Esta é uma competição europeia da CBRE, promovida pelo segundo ano consecutivo, que procura projetos que possam delinear o futuro do setor imobiliário, tem impulsionado talentos de todo o mundo a submeter as suas candidaturas. Com a transformação digital a assumir cada vez mais um papel de destaque no setor imobiliário, a CBRE está a investir na procura de soluções únicas, que possam trazer valor acrescentado ao mercado.

Os projetos serão avaliados por um painel internacional de júris, onde se incluem quatro portugueses, e vão permitir aos candidatos vencedores desenvolver as suas ideias em conjunto com a CBRE, contando com o know-how e orientação da equipa.

Pedro Rocha Vieira, CEO da Beta-i e júri internacional do Proptech Challenge, acredita que «iniciativas como o Proptech Challenge são cada vez mais relevantes, numa altura em que a economia tradicional está pressionada para encontrar novos modelos de negócio, e integrar tecnologias emergentes, que estão cada vez mais maduras. Setores como o imobiliário podem tirar grande partido destes avanços, mas para isso é necessário que as empresas que dominam o mercado atual, decidam investir neste novo paradigma, e no seu próprio futuro, de forma a não serem surpreendidas por ele. É bom ver que a CBRE está activa também neste campo, e por isso é com todo o prazer que a Beta-i se associa a esta iniciativa».

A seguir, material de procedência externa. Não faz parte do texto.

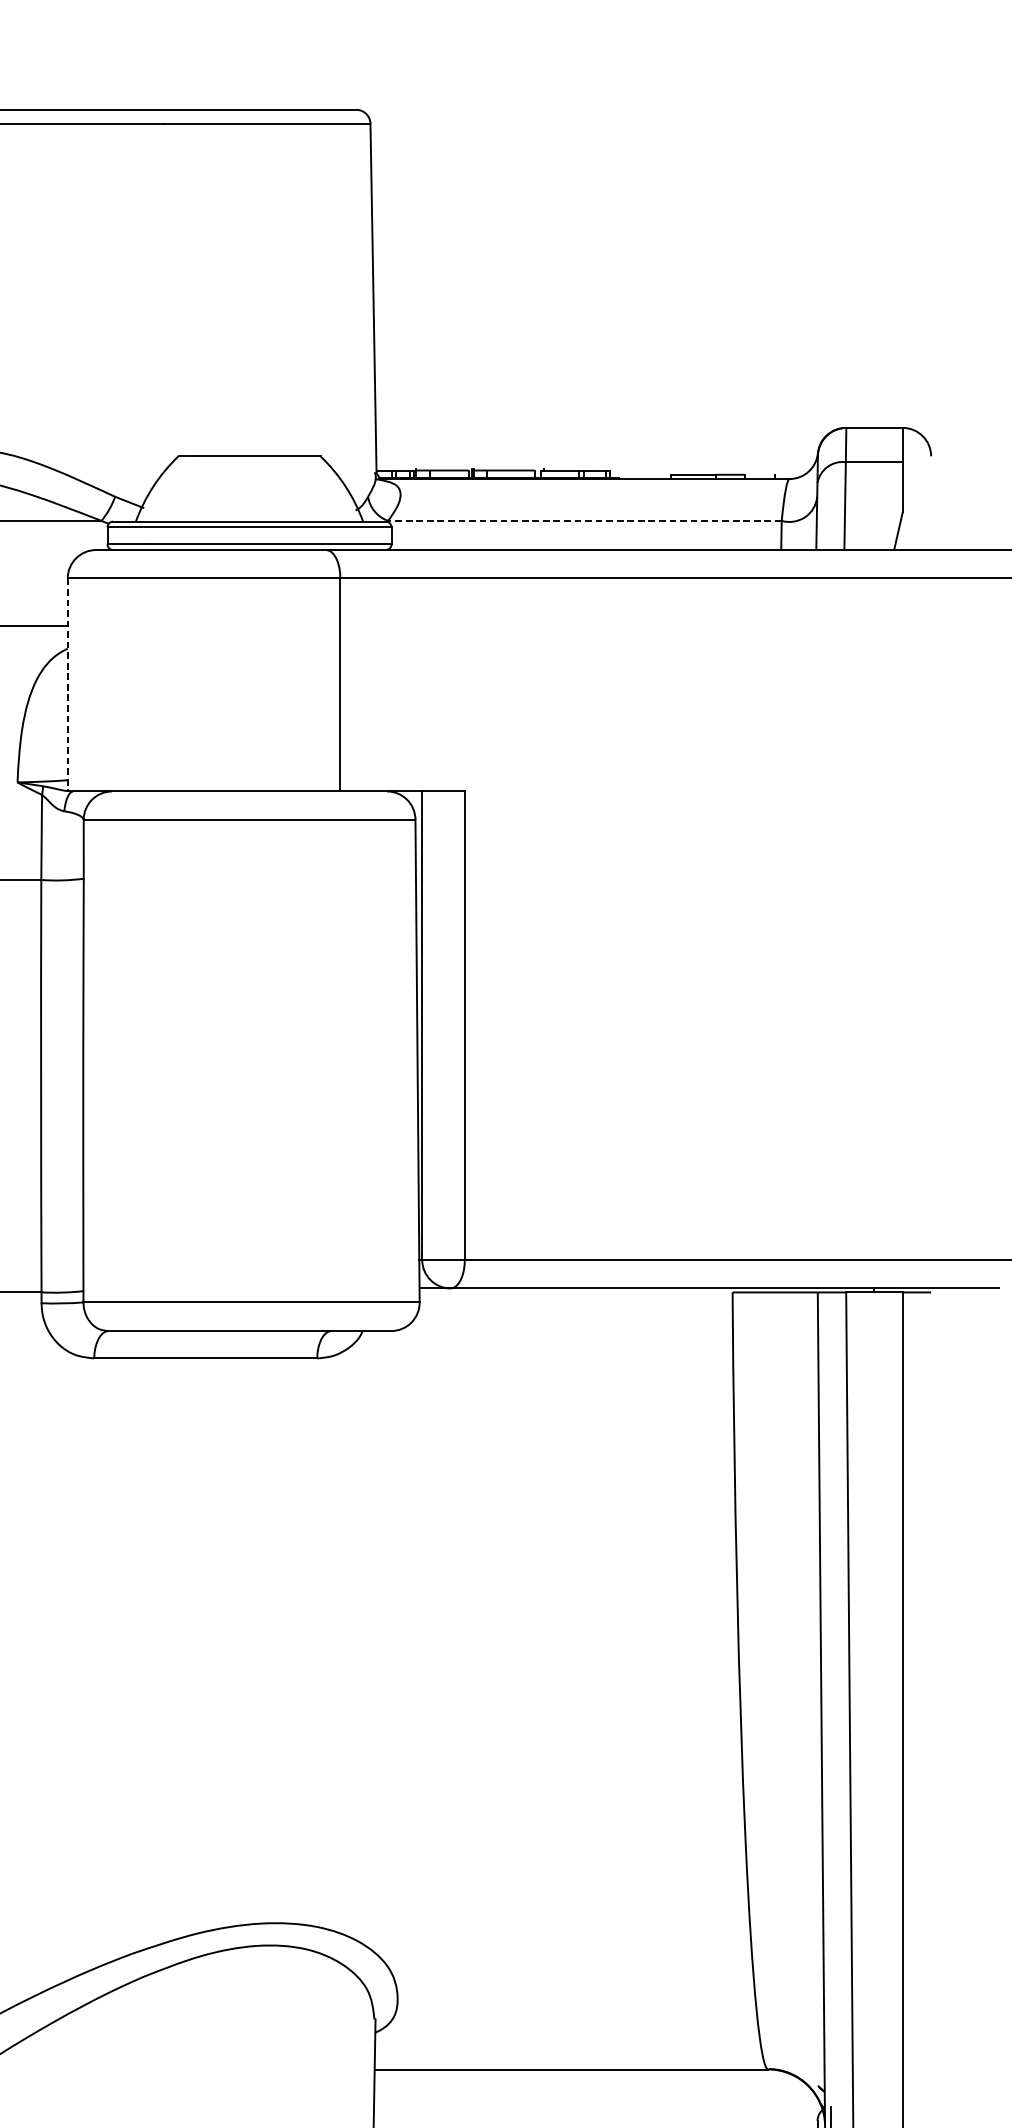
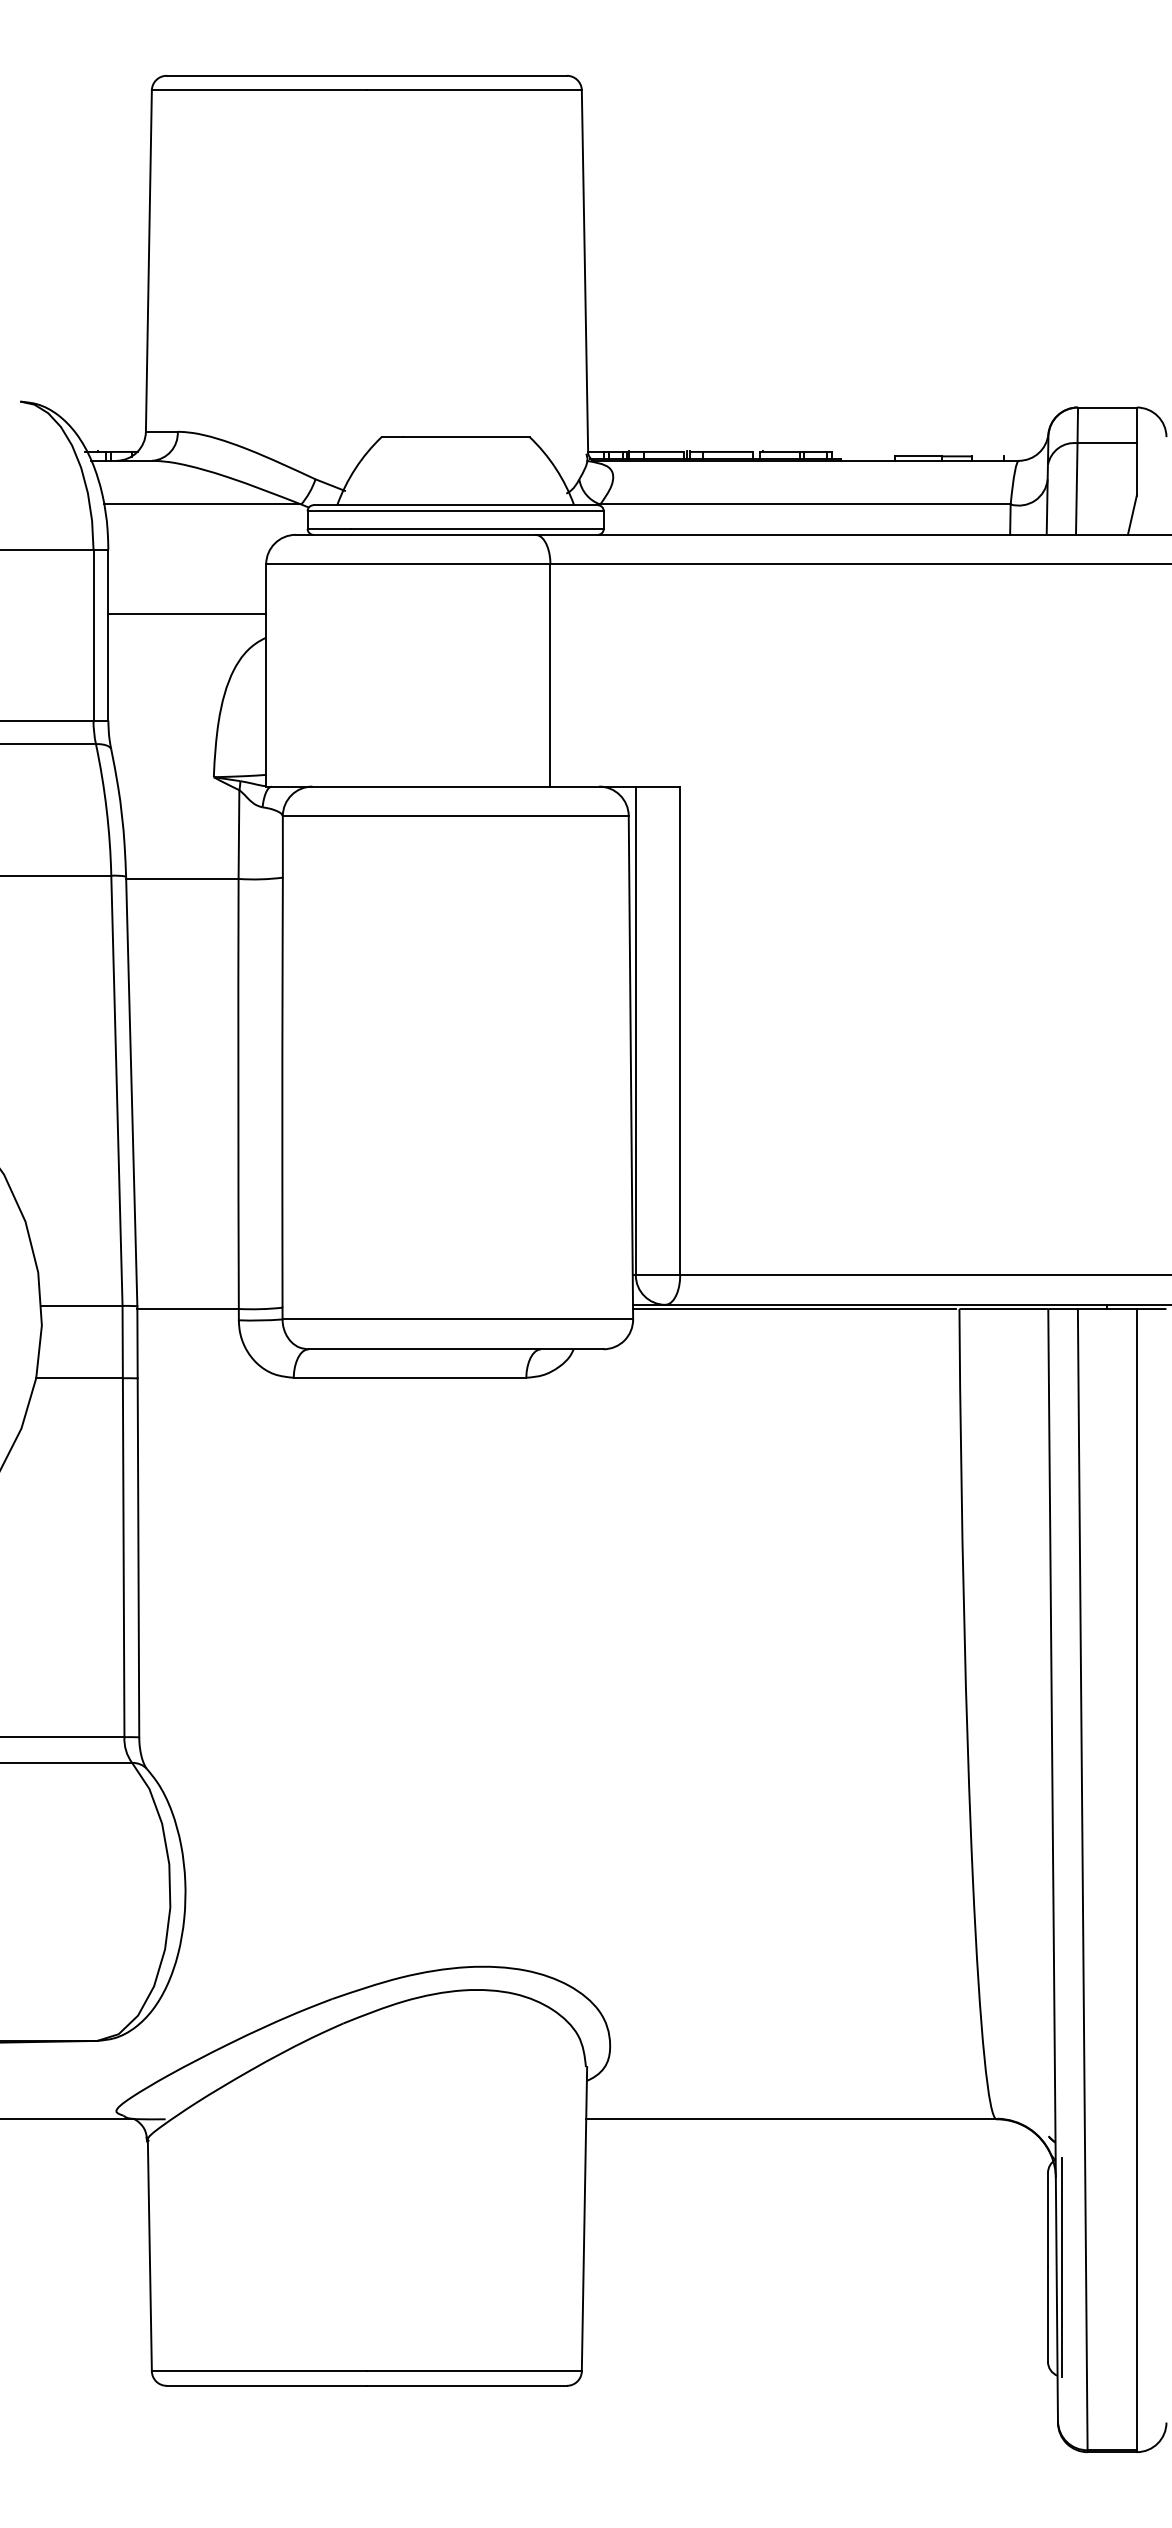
line: (584, 520) -> (804, 504), dashed -> solid
line: (68, 685) -> (266, 676), dashed -> solid
line: (574, 1291) -> (794, 1308), added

Já para Ricardo Luz, Partner da Gestluz Consultores e júri internacional do Proptech Challenge, «a inovação tecnológica que vem provocando mudanças significativas, quando não mesmo disrupções, nos modelos de negócio e nas empresas de todos os sectores de atividade, é hoje uma realidade também no setor imobiliário. O Proptech Challenge é um dos mais importantes veículos de promoção de pessoas talentosas e empresas inovadoras com ideias e projetos que visem transformar o sector imobiliário, melhorando a sua competitividade e sustentabilidade, e no final, contribuir para a melhoria dos territórios e da vida das populações que os habitam, visitam e neles trabalham».